Two Sum BSTs
MediumUpdated: Aug 2, 2025
Practice on:
Problem
Given the roots of two binary search trees, root1 and root2, return true
if and only if there is a node in the first tree and a node in the second tree whose values sum up to a given integer target.
Examples
Example 1:
Input: root1 = [2,1,4], root2 = [1,0,3], target = 5
Output: true
Explanation: 2 and 3 sum up to 5.
Example 2:
Input: root1 = [0,-10,10], root2 = [5,1,7,0,2], target = 18
Output: false
Constraints:
- The number of nodes in each tree is in the range
[1, 5000]. -10^9 <= Node.val, target <= 10^9
Solution
Method 1 – Hash Set or Inorder Traversal
Intuition
Store all values from one tree in a set, then for each node in the other tree, check if target - node.val exists in the set.
Approach
- Traverse root1 and store all values in a set.
- Traverse root2 and for each node, check if target - node.val is in the set.

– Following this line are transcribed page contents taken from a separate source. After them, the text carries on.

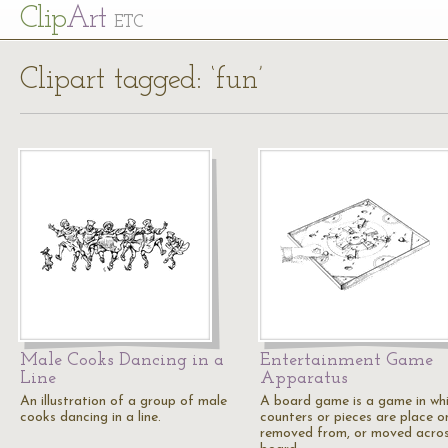
Cl
ip
Art
ETC
Clipart tagged: ‘fun’
Male Cooks Dancing in a
Entertainment Game
Line
Apparatus
An illustration of a group of male
A board game is a game in wh
cooks dancing in a line.
counters or pieces are place o
removed from, or moved acros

- Return true if found, else false.
Code
Java
import java.util.*;
class Solution {
public boolean twoSumBSTs(TreeNode root1, TreeNode root2, int target) {
Set<Integer> set = new HashSet<>();
fill(root1, set);
return find(root2, set, target);
}
void fill(TreeNode node, Set<Integer> set) {
if (node == null) return;
set.add(node.val);
fill(node.left, set);
fill(node.right, set);
}
boolean find(TreeNode node, Set<Integer> set, int target) {
if (node == null) return false;
if (set.contains(target - node.val)) return true;
return find(node.left, set, target) || find(node.right, set, target);
}
}
Python
def twoSumBSTs(root1, root2, target):
def fill(node, s):
if not node: return
s.add(node.val)
fill(node.left, s)
fill(node.right, s)
s = set()
fill(root1, s)
def find(node):
if not node: return False
if target - node.val in s: return True
return find(node.left) or find(node.right)
return find(root2)
Complexity
- ⏰ Time complexity:
O(n + m)— n, m = number of nodes in each tree. - 🧺 Space complexity:
O(n)— For the set of values from one tree.